BEGIN Input data

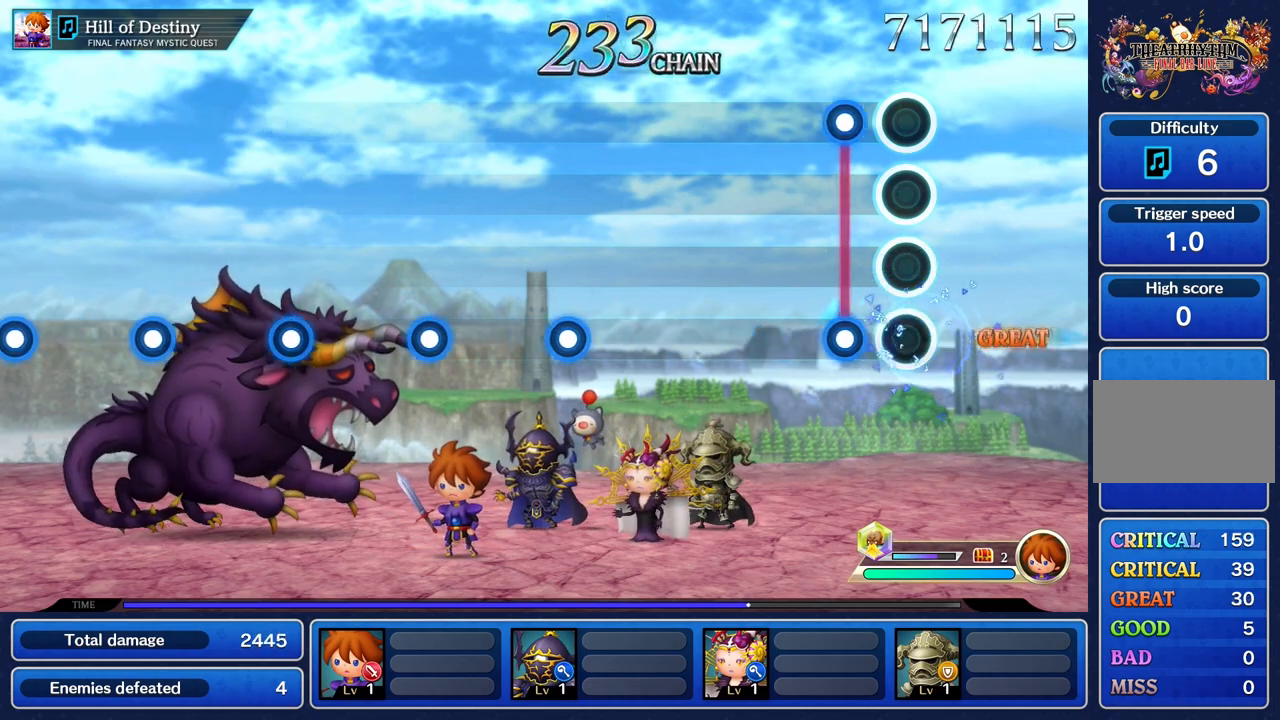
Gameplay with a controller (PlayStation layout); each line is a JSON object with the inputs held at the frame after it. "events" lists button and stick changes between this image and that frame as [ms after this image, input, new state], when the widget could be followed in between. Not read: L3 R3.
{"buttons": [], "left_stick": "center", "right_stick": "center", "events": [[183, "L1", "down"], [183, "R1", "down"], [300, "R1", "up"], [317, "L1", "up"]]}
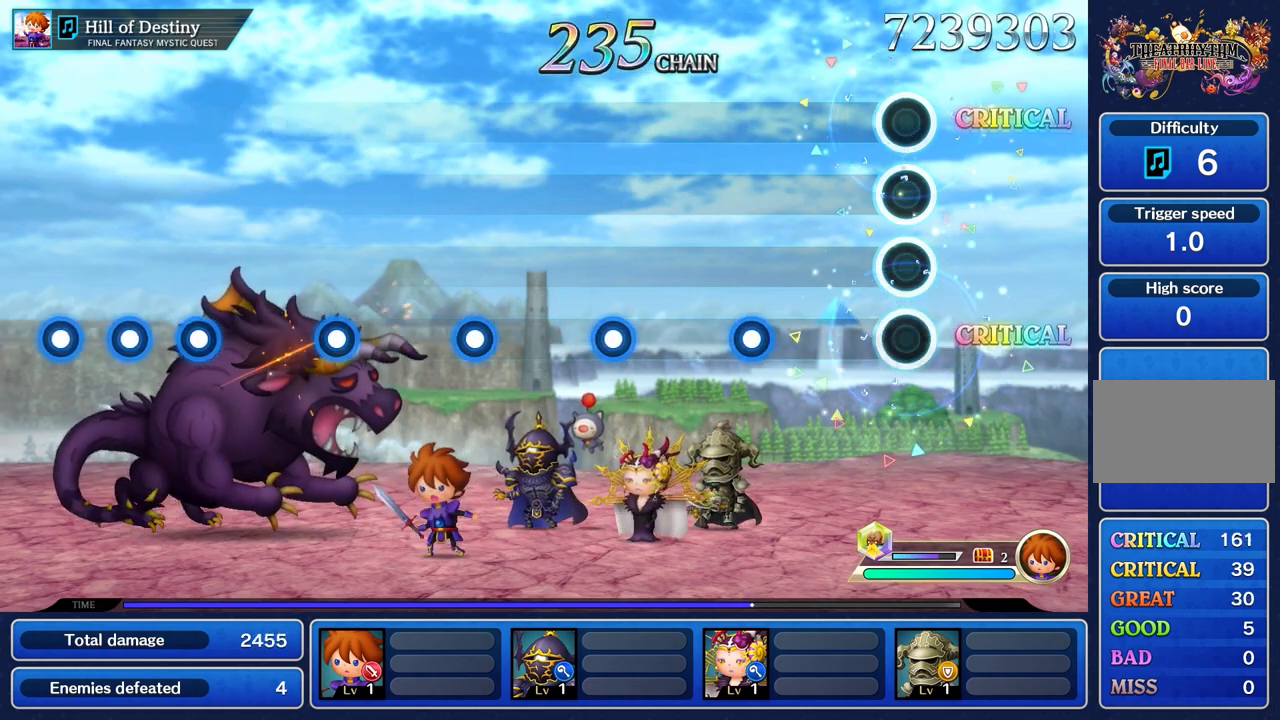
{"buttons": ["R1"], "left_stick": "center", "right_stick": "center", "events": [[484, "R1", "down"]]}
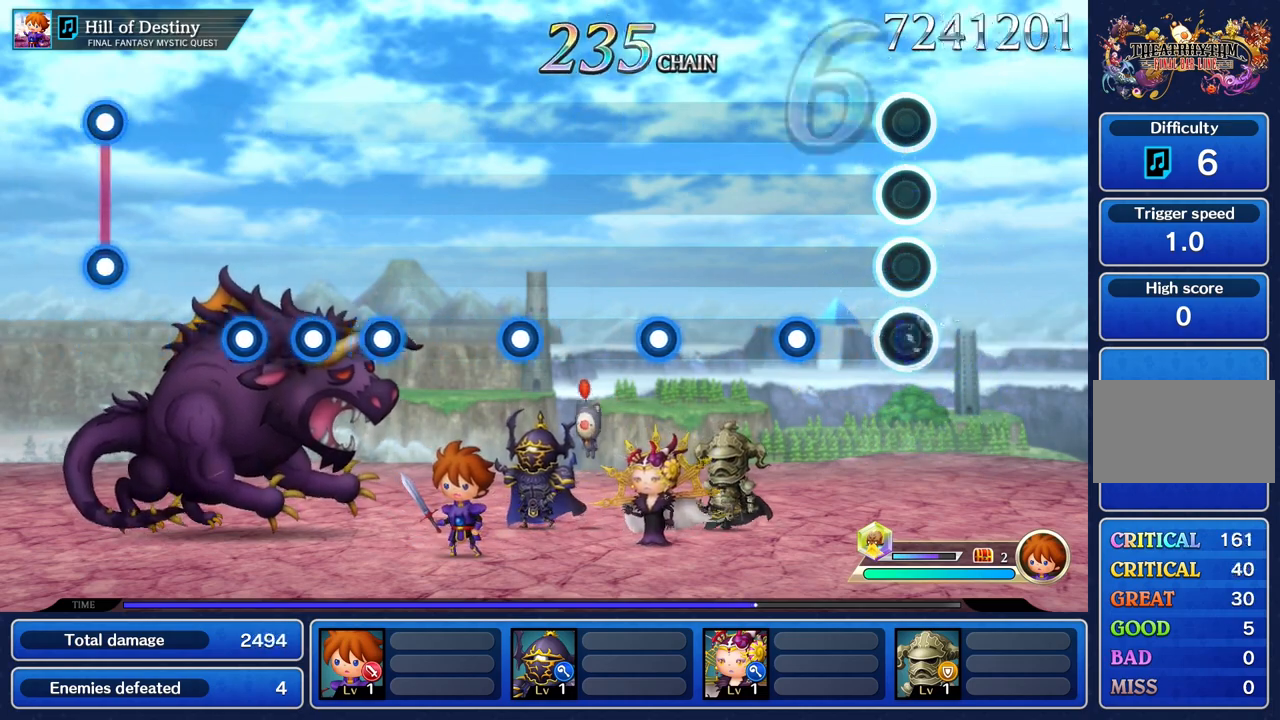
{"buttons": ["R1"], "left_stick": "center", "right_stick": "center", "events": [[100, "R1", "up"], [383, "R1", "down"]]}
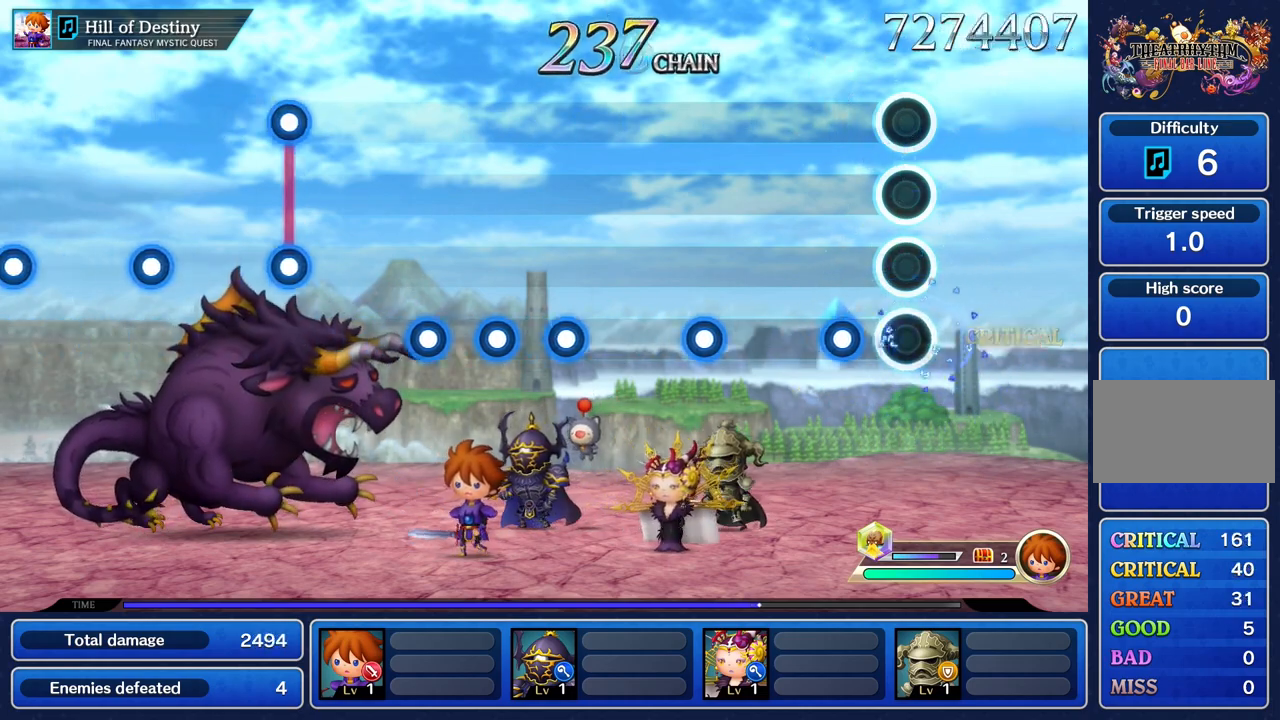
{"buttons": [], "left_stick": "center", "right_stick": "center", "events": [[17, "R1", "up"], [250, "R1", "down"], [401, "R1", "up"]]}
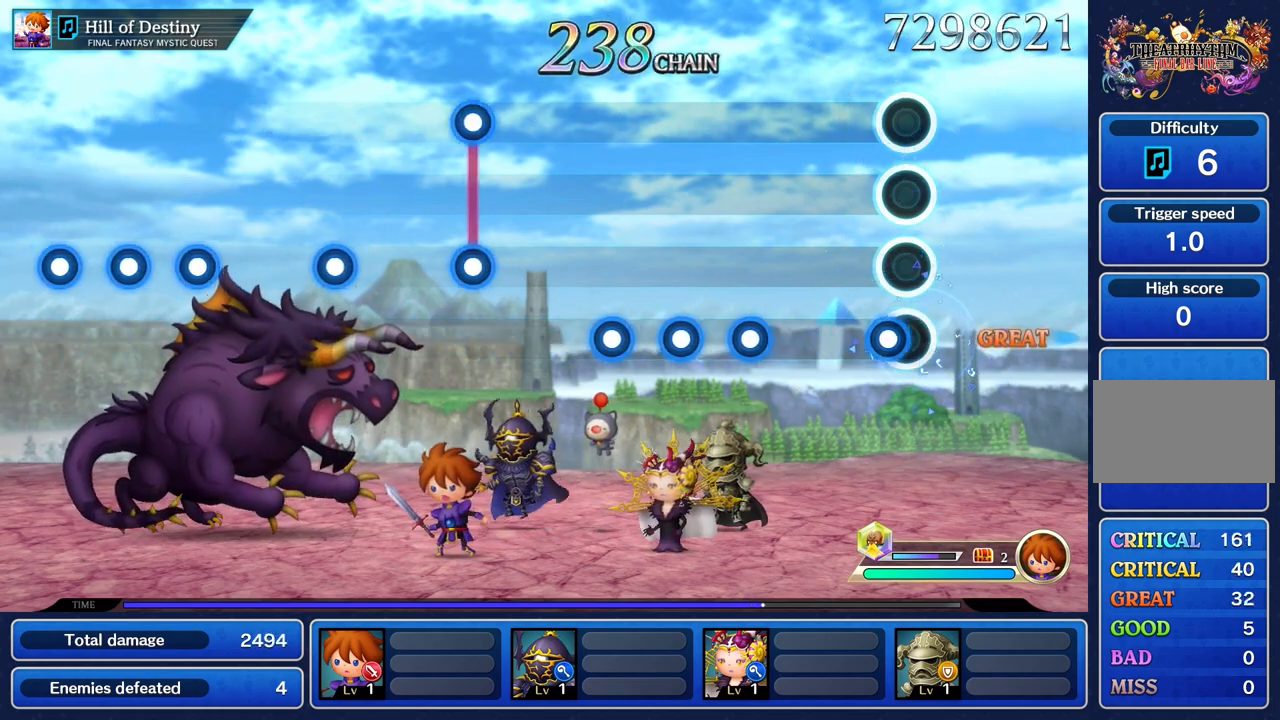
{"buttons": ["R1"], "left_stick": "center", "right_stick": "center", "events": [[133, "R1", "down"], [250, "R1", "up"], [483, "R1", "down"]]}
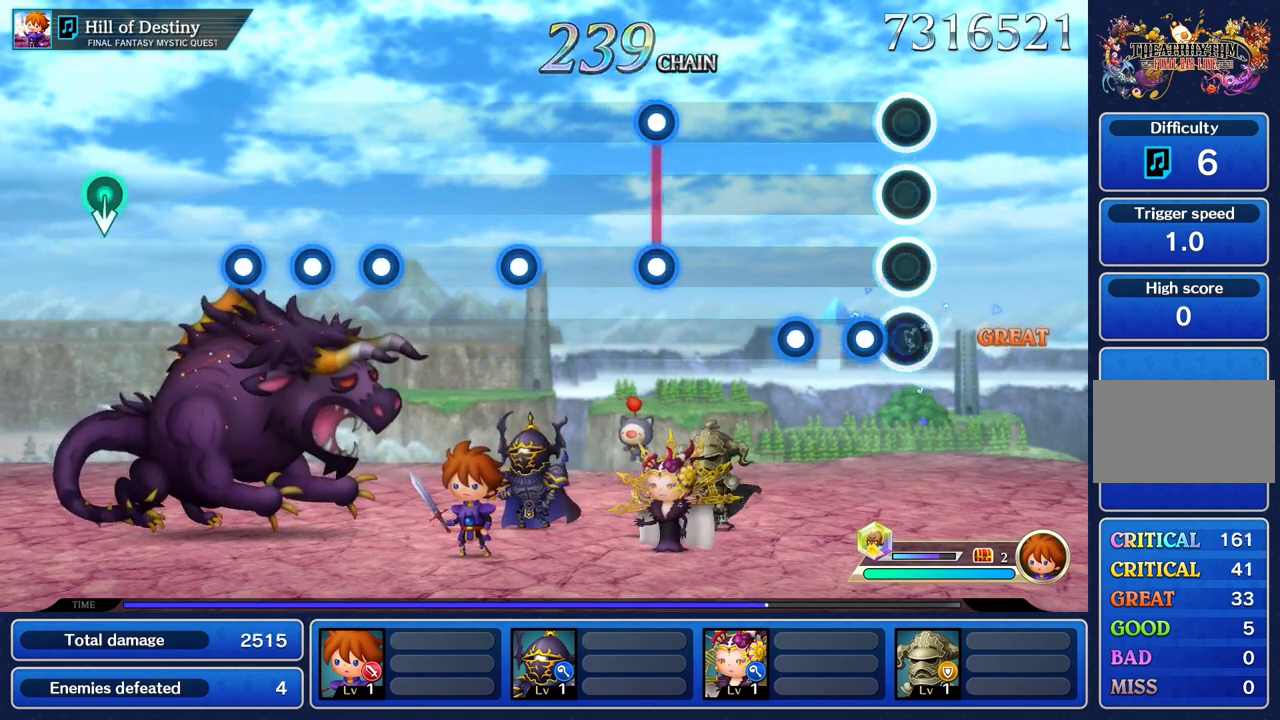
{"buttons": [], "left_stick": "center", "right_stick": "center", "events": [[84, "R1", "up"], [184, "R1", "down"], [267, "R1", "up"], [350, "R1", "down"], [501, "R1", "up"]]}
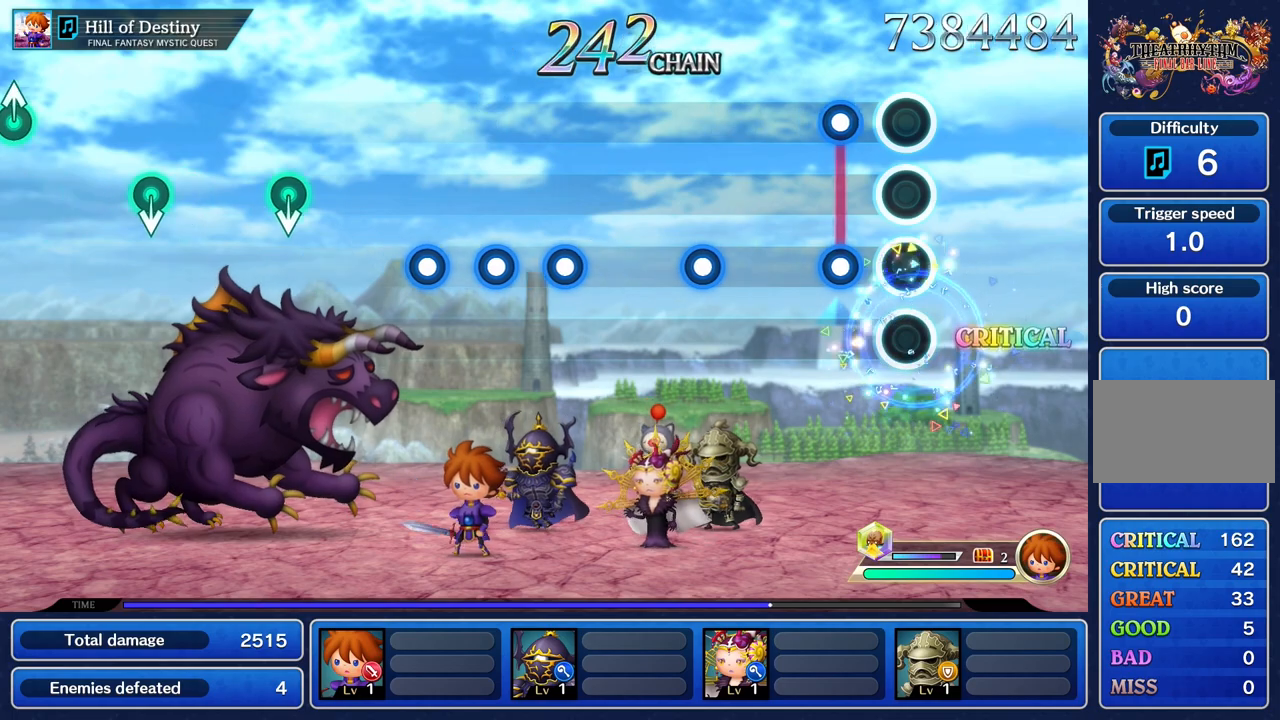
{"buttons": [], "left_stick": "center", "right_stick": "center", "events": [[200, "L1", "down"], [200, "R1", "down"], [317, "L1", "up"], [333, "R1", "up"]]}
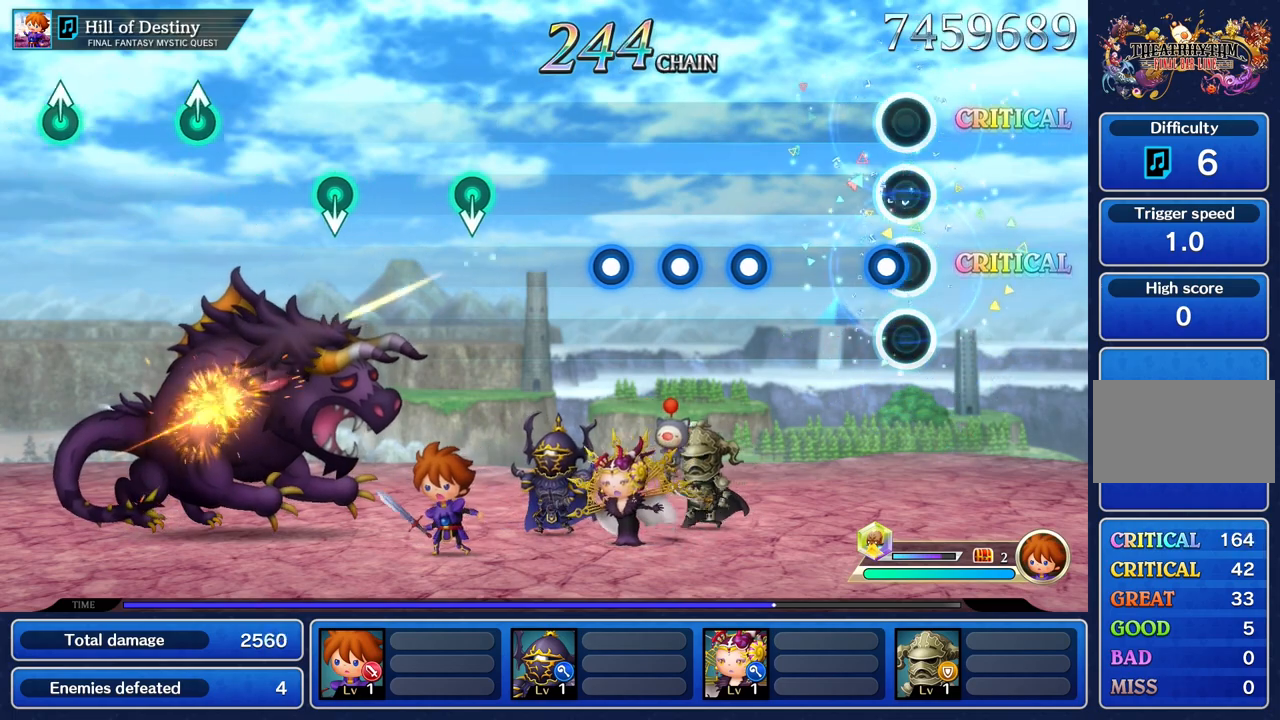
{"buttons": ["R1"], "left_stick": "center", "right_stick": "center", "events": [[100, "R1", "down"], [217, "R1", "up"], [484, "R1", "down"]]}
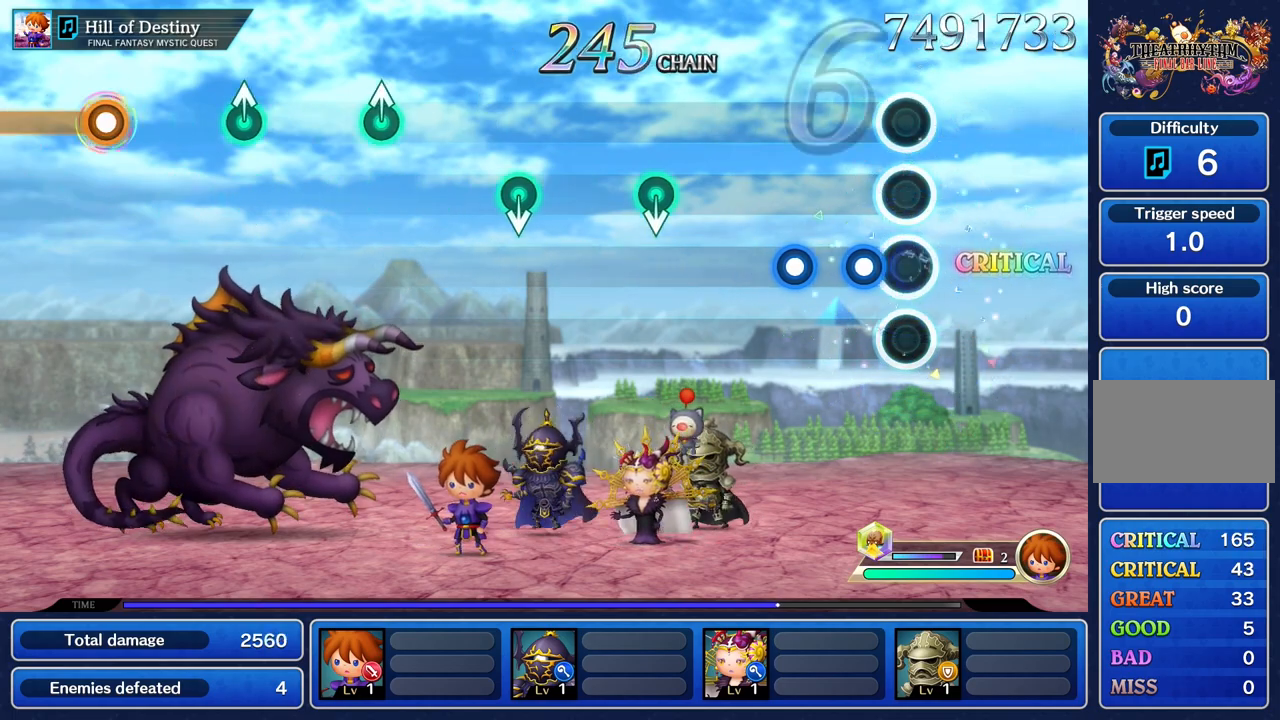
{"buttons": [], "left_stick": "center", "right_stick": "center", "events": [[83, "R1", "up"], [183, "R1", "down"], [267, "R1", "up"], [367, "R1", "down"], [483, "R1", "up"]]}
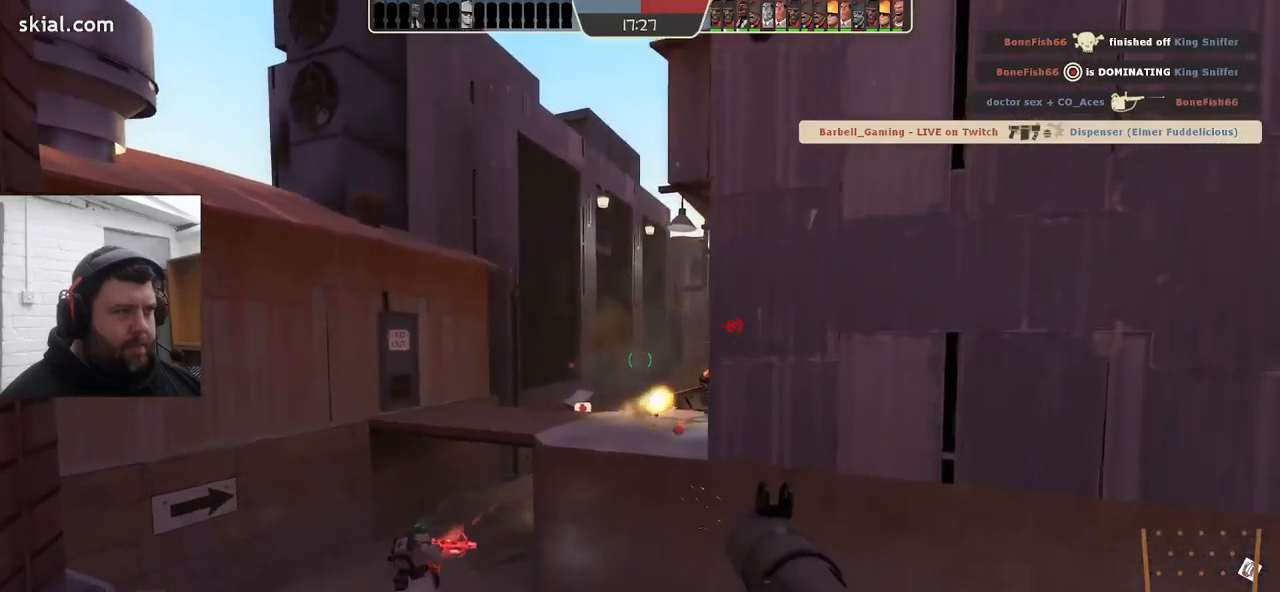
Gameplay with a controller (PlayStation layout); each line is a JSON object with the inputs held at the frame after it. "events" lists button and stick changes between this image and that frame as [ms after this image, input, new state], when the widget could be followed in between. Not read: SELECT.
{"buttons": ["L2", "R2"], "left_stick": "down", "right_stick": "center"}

END Input data

**Problem to solve**
Print the data again, word for word, without any pictures.

**Exercise output**
Gameplay with a controller (PlayStation layout); each line is a JSON object with the inputs held at the frame after it. "events" lists button and stick changes between this image and that frame as [ms after this image, input, new state], when the widget could be followed in between. Not read: L3 R3.
{"buttons": [], "left_stick": "center", "right_stick": "center", "events": [[183, "L1", "down"], [183, "R1", "down"], [300, "R1", "up"], [317, "L1", "up"]]}
{"buttons": ["R1"], "left_stick": "center", "right_stick": "center", "events": [[484, "R1", "down"]]}
{"buttons": ["R1"], "left_stick": "center", "right_stick": "center", "events": [[100, "R1", "up"], [383, "R1", "down"]]}
{"buttons": [], "left_stick": "center", "right_stick": "center", "events": [[17, "R1", "up"], [250, "R1", "down"], [401, "R1", "up"]]}
{"buttons": ["R1"], "left_stick": "center", "right_stick": "center", "events": [[133, "R1", "down"], [250, "R1", "up"], [483, "R1", "down"]]}
{"buttons": [], "left_stick": "center", "right_stick": "center", "events": [[84, "R1", "up"], [184, "R1", "down"], [267, "R1", "up"], [350, "R1", "down"], [501, "R1", "up"]]}
{"buttons": [], "left_stick": "center", "right_stick": "center", "events": [[200, "L1", "down"], [200, "R1", "down"], [317, "L1", "up"], [333, "R1", "up"]]}
{"buttons": ["R1"], "left_stick": "center", "right_stick": "center", "events": [[100, "R1", "down"], [217, "R1", "up"], [484, "R1", "down"]]}
{"buttons": [], "left_stick": "center", "right_stick": "center", "events": [[83, "R1", "up"], [183, "R1", "down"], [267, "R1", "up"], [367, "R1", "down"], [483, "R1", "up"]]}
Gameplay with a controller (PlayStation layout); each line is a JSON object with the inputs held at the frame after it. "events" lists button and stick changes between this image and that frame as [ms after this image, input, new state], when the widget could be followed in between. Not read: SELECT.
{"buttons": ["L2", "R2"], "left_stick": "down", "right_stick": "center"}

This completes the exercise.